TASK DETAILS:
Copy each line from the listing below where the word "order" shows up.
BEGIN
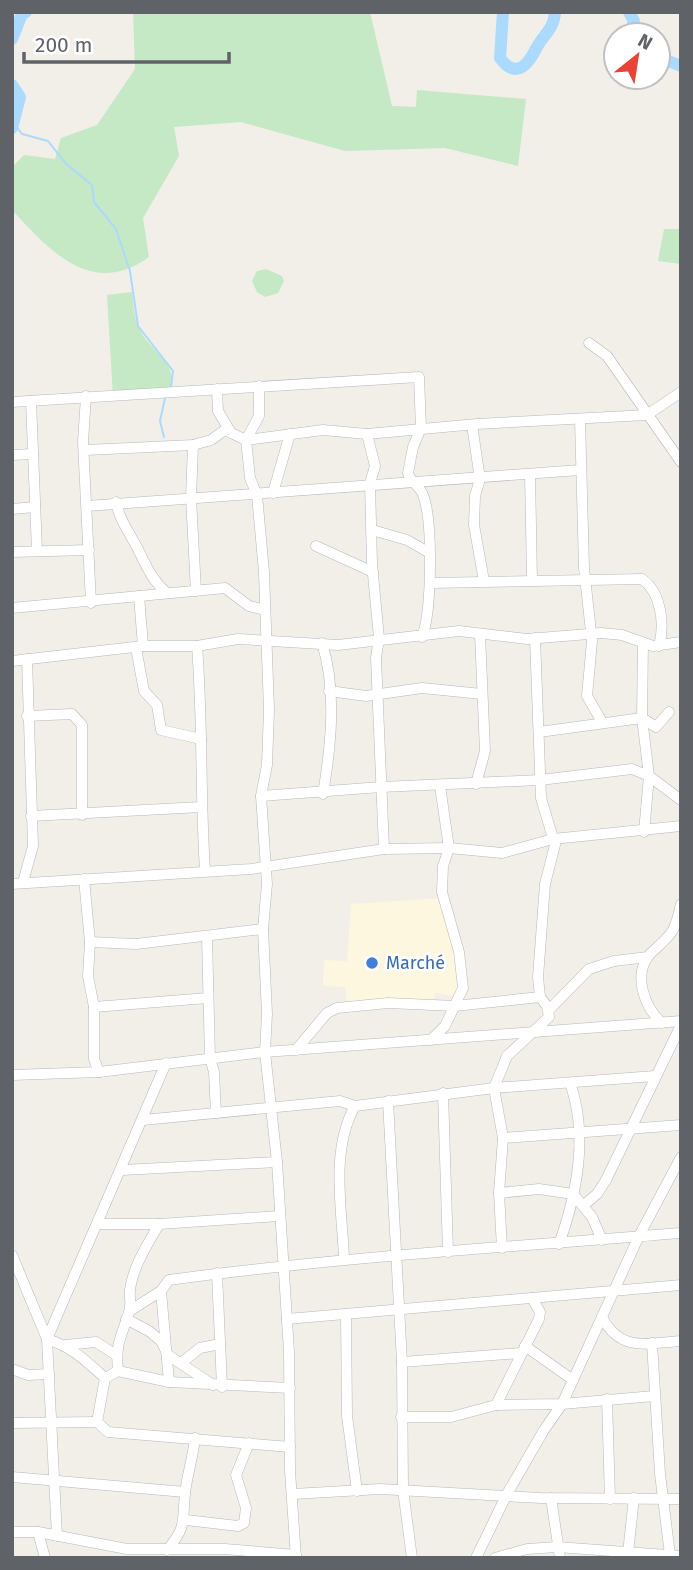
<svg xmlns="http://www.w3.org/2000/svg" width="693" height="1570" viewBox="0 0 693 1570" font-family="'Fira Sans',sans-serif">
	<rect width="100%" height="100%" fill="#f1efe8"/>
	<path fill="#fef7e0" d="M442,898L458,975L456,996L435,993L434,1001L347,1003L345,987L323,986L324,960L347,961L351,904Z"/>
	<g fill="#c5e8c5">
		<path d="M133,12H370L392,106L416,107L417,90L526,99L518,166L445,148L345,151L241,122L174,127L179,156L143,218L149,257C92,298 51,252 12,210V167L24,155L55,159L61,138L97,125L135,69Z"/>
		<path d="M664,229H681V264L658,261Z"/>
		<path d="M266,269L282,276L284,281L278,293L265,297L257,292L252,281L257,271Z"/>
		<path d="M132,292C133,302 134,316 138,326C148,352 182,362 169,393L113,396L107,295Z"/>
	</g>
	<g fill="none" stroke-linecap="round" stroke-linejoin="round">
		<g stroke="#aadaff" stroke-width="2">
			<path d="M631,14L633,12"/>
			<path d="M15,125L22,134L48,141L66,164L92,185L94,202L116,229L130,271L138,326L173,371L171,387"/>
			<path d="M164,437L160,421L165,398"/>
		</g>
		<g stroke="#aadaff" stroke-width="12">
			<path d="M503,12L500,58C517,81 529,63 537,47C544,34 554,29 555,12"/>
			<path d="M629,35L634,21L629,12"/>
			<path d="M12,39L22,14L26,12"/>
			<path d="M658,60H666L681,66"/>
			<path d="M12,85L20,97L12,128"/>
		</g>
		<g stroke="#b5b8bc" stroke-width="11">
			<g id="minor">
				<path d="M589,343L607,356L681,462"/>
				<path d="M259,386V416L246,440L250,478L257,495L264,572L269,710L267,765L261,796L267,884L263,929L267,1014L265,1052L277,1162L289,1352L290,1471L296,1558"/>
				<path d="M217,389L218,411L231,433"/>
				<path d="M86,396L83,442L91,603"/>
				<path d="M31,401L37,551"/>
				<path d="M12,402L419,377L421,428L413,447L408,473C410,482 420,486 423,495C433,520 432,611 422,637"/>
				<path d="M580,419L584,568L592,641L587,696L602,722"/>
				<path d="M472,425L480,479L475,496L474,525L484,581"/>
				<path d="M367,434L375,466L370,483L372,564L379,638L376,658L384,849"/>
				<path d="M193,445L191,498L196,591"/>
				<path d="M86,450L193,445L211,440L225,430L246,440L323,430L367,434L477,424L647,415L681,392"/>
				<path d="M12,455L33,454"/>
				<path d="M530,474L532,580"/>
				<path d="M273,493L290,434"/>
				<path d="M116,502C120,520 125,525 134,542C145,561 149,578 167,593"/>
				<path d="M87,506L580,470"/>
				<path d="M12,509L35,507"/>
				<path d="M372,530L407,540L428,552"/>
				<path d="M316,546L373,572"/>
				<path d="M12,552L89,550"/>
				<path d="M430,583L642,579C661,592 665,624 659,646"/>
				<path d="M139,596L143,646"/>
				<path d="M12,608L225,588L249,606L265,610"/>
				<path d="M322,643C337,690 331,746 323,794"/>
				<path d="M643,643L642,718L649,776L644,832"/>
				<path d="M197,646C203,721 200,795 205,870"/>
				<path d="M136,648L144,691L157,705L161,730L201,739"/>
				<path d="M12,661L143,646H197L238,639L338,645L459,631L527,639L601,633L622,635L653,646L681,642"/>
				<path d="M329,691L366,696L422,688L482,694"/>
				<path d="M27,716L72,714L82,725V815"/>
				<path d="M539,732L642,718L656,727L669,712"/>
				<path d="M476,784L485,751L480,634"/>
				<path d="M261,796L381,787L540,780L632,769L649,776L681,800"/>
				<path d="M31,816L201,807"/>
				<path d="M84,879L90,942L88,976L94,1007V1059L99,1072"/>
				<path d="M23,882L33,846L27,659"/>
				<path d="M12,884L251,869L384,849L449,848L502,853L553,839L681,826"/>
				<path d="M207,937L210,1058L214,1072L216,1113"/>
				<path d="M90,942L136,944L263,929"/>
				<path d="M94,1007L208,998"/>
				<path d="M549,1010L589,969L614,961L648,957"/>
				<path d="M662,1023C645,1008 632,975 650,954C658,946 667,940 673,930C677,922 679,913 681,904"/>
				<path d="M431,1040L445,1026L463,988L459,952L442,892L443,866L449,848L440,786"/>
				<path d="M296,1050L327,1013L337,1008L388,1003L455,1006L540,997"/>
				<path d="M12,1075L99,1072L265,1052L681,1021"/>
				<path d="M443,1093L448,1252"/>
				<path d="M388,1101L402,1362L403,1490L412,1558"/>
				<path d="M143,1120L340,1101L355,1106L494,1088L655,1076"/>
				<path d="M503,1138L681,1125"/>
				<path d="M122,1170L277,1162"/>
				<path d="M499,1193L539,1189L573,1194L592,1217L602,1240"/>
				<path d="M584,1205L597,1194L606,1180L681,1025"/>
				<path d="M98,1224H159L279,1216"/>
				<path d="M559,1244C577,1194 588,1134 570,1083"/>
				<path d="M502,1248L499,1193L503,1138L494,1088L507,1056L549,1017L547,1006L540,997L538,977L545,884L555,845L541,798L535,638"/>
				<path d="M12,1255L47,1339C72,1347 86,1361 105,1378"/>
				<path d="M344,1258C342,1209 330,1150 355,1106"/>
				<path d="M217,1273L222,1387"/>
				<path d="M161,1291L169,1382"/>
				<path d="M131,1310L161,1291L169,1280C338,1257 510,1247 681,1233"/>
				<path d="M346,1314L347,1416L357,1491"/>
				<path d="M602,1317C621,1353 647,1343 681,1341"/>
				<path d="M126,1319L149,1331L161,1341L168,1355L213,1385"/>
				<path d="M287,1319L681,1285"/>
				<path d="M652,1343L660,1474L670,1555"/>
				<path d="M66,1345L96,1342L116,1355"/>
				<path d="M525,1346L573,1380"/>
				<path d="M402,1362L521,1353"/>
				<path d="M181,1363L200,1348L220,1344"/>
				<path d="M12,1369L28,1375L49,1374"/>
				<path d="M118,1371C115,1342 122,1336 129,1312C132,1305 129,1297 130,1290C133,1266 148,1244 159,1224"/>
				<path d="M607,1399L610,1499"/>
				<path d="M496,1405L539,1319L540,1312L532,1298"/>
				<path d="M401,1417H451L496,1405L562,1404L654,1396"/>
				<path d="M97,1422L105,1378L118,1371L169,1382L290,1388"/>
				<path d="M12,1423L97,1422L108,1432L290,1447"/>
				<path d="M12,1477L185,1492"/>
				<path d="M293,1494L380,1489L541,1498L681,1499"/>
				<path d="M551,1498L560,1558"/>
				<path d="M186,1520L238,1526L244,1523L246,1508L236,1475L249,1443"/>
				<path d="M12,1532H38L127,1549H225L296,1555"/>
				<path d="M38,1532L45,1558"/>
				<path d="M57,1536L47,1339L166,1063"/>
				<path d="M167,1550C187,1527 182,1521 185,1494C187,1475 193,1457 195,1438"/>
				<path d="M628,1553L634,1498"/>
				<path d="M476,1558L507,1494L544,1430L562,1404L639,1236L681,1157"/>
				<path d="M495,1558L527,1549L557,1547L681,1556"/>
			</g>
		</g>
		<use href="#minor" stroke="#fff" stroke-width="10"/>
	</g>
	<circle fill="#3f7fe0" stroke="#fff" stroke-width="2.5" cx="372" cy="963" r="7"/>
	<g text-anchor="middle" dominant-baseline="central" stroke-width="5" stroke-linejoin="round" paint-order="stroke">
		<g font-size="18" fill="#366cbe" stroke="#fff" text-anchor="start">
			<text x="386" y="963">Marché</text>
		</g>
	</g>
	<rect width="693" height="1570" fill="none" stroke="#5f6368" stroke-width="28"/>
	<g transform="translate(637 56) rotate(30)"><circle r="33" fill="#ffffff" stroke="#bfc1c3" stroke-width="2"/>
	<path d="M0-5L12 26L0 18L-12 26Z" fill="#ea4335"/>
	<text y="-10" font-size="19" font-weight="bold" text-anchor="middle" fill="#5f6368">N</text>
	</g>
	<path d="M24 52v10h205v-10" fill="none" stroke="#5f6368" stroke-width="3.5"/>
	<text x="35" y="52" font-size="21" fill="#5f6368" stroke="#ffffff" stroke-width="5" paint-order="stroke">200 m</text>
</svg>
END
EXERCISE OUTPUT:
	<g text-anchor="middle" dominant-baseline="central" stroke-width="5" stroke-linejoin="round" paint-order="stroke">
	<text x="35" y="52" font-size="21" fill="#5f6368" stroke="#ffffff" stroke-width="5" paint-order="stroke">200 m</text>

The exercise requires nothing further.